Reported for informational purposes.

 

 

SECRETARY OF THE CC, CP OF UKRAINE P. SHELEST

 

30 August 1968

No. 1/95

 

[1]TRANSLATOR’S NOTE:  Miroslav Zikmund was a prominent Czech writer and commentator on international affairs.  He co-authored many books with Jiří Hanzelka, another highly respected writer who was a signatory of the “2,000 Words” manifesto and an ardent proponent of drastic reform.  Their books were popular not only in Czechoslovakia, but also in many foreign countries, including the Soviet Union.  Several of Zikmund’s and Hanzelka’s works were translated into Russian, English, German, and other languages.  For a representative sample of their output in Czech, see Afrika – snu a skutečnosti (Prague:  Orbis, 1955); Tam za rekou je Argentina (Prague:  Orbis, 1956); Obrácený půlměsíc (Prague:  Nakladatelství Politické Literatury, 1961); and Cejlon – raj bez andělů, 2nd ed. (Prague:  Svoboda, 1991).  See also a collection of some of their other essays in Zvláštní zpráva (Prague:  Lidové nakladatelství, 1990).

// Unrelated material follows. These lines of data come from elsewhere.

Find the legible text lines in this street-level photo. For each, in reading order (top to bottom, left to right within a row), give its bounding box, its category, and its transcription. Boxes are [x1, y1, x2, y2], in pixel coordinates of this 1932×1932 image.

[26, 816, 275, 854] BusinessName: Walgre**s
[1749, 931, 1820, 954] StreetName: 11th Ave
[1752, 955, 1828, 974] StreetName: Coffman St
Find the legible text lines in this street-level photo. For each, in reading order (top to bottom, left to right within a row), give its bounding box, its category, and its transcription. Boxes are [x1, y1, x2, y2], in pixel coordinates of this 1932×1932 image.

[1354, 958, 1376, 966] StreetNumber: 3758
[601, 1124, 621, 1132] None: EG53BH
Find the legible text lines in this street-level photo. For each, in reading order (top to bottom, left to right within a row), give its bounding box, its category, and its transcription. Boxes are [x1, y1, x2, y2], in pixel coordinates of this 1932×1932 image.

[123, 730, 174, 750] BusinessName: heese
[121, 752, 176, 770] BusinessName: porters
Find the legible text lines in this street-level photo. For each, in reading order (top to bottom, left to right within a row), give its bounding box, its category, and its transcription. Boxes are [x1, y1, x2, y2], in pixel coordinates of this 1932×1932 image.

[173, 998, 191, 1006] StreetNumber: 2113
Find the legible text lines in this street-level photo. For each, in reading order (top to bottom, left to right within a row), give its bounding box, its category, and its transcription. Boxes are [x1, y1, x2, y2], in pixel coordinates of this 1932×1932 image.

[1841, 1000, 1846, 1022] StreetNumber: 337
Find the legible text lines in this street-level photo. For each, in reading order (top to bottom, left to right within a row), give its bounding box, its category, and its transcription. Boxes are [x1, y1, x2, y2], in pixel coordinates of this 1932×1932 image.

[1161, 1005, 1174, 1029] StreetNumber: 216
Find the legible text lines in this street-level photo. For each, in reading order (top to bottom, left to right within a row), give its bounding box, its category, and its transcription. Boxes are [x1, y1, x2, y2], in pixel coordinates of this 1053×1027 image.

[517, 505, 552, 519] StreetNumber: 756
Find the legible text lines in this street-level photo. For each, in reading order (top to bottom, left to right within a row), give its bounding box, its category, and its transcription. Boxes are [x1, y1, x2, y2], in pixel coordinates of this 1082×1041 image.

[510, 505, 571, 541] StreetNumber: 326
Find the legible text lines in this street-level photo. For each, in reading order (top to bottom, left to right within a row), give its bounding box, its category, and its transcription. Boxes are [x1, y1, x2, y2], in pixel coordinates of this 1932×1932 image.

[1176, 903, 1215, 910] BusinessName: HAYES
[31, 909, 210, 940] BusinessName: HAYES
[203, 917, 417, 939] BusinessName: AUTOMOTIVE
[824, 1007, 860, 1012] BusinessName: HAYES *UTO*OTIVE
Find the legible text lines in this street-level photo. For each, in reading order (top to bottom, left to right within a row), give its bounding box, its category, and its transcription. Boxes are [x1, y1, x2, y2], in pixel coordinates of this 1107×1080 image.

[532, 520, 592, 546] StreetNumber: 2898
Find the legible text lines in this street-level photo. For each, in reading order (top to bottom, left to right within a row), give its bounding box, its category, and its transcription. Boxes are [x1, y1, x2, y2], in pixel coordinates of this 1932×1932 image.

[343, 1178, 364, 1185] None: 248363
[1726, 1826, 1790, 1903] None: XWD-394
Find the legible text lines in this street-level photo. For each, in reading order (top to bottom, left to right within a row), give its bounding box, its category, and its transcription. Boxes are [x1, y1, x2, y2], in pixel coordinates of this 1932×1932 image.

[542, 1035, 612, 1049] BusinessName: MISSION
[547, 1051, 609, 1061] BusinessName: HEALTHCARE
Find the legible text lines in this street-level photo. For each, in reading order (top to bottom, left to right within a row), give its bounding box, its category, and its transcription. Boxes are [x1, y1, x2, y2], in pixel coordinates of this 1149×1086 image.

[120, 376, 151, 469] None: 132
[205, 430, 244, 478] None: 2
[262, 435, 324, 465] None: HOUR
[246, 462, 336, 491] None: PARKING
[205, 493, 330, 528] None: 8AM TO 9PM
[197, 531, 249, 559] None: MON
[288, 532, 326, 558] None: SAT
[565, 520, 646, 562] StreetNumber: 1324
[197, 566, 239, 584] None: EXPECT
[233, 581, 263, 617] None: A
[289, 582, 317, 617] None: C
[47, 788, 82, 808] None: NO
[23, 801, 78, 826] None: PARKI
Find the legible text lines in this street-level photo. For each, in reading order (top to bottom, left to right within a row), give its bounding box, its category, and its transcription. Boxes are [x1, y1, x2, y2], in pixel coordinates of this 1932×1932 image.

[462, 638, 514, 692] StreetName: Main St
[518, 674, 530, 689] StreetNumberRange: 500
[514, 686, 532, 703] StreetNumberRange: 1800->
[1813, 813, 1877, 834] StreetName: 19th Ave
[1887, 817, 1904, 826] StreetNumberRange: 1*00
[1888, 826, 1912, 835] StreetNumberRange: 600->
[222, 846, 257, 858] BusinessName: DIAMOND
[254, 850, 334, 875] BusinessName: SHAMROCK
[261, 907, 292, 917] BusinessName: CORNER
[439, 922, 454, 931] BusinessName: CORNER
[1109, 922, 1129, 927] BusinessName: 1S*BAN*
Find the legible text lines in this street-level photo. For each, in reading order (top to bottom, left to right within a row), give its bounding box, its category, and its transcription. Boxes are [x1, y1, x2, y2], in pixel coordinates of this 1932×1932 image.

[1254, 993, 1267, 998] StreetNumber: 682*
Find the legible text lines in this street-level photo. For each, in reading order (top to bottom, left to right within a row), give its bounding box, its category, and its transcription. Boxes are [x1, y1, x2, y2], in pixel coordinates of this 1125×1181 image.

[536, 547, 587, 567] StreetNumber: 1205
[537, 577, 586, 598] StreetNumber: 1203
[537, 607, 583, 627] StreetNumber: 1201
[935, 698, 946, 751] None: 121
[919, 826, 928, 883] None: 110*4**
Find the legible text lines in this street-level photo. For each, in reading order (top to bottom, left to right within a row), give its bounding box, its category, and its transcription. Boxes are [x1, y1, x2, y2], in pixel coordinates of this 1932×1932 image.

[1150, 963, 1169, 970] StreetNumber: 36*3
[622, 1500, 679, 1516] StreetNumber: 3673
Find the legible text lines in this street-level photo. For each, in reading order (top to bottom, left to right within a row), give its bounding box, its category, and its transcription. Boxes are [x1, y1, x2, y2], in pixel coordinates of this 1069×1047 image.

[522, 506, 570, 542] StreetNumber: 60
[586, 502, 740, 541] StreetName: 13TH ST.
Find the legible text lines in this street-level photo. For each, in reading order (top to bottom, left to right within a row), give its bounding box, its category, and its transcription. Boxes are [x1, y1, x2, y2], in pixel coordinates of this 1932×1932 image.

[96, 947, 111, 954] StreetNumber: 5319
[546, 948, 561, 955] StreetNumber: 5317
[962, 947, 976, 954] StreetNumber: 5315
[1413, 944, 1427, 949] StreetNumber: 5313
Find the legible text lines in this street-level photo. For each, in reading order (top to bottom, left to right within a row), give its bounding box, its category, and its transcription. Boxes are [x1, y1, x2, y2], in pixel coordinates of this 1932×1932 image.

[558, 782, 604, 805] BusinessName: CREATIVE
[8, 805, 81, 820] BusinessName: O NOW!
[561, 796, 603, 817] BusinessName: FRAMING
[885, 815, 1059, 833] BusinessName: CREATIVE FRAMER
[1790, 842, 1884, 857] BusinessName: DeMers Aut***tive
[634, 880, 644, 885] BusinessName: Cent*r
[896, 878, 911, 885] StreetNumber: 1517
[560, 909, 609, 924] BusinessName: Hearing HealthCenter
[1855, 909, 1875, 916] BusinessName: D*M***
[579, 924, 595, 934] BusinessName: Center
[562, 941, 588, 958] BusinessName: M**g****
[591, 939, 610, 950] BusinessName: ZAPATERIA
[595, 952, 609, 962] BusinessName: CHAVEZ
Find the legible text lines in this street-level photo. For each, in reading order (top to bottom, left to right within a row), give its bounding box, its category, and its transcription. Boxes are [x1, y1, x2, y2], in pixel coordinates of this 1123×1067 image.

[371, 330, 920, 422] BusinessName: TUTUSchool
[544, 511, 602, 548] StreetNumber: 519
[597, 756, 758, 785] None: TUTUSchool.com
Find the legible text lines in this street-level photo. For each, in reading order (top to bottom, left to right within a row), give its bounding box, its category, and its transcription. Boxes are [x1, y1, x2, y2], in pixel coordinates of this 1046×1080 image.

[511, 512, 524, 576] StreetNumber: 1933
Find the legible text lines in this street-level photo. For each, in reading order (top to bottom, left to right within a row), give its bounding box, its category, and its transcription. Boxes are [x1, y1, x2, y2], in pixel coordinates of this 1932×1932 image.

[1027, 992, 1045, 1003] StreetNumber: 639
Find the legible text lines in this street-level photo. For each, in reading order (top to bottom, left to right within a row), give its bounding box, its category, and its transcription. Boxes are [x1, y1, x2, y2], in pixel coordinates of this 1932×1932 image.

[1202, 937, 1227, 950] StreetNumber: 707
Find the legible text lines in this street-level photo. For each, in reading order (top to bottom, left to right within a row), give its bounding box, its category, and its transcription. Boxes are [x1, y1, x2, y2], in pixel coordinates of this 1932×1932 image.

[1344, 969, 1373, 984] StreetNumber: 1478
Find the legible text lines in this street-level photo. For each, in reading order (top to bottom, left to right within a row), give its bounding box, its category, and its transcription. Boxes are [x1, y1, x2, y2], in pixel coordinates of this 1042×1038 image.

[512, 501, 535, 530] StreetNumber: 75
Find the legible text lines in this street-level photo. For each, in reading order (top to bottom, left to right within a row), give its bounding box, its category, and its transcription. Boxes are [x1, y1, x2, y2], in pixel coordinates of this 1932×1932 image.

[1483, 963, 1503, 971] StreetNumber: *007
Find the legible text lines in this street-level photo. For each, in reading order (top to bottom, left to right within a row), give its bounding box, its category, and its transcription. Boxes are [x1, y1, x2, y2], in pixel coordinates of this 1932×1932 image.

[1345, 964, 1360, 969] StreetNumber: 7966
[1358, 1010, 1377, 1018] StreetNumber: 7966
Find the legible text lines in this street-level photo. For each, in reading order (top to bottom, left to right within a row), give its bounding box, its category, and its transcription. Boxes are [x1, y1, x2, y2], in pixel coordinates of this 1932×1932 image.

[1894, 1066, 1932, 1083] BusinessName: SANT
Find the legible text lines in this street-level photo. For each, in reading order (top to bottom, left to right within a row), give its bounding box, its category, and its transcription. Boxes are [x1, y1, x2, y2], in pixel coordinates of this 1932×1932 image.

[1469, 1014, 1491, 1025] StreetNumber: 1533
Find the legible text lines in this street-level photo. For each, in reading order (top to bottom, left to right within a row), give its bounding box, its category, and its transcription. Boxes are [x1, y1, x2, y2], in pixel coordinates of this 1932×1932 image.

[2]TRANSLATOR’S NOTE:  A lengthy, top-secret report compiled by the Soviet KGB in October 1968 noted that the “Brno” underground radio station was one of at least 35 such facilities that were operating unhindered in Czechoslovakia during the first week after the invasion.  “O deyatel’nosti kontrrevolyutsionnogo podpol’ya v Chekhoslovakii,” report from A. Sakharovskii, head of the KGB’s 1st Main Directorate, October 1968 (Top Secret/Special Dossier), in RGANI, F. 4, Op. 21, D. 32, Ll. 99-157.  Even after these transmitters were discovered, many continued to function for several days longer.

[3]TRANSLATOR’S NOTE:  Zhenya is the diminutive for the first name of the well-known Soviet poet and publicist Evgenii Evtushenko.  Unlike the great dissident Andrei Sakharov and a number of other Soviet human rights activists (including a small group who were beaten and arrested after staging a demonstration in Red Square to protest the Soviet invasion), Evtushenko failed to speak out against the intervention in Czechoslovakia.

[4]TRANSLATOR’S NOTE:  Zikmund is referring here to Jiří Hanzelka, using the Ukrainian version of his given name and adding a patronymic.

P. Shelest writes a letter about an appeal in Ukrainian broadcast on Radio Liberty regarding the troubles in Czechoslovakia.


Document Information

Source

TsDAHOU, F. 1, Op. 25, Spr. 32, Ll. 207-208. Translated for CWIHP by Mark Kramer.